Lay out every line of the material below as a numbered list, omitting any blank lines.

*** Entries supplied ***

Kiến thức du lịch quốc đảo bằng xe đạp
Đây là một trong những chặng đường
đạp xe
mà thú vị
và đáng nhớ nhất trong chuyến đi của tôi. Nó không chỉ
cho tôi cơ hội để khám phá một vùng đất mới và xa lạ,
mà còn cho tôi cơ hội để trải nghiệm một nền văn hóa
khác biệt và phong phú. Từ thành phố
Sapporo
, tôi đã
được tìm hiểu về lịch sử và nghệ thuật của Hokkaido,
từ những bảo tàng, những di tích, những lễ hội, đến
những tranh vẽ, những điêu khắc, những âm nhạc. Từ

*** End of Entries supplied ***

# [Solved problem]
1. Kiến thức du lịch quốc đảo bằng xe đạp
2. Đây là một trong những chặng đường
3. đạp xe
4. mà thú vị
5. và đáng nhớ nhất trong chuyến đi của tôi. Nó không chỉ
6. cho tôi cơ hội để khám phá một vùng đất mới và xa lạ,
7. mà còn cho tôi cơ hội để trải nghiệm một nền văn hóa
8. khác biệt và phong phú. Từ thành phố
9. Sapporo
10. , tôi đã
11. được tìm hiểu về lịch sử và nghệ thuật của Hokkaido,
12. từ những bảo tàng, những di tích, những lễ hội, đến
13. những tranh vẽ, những điêu khắc, những âm nhạc. Từ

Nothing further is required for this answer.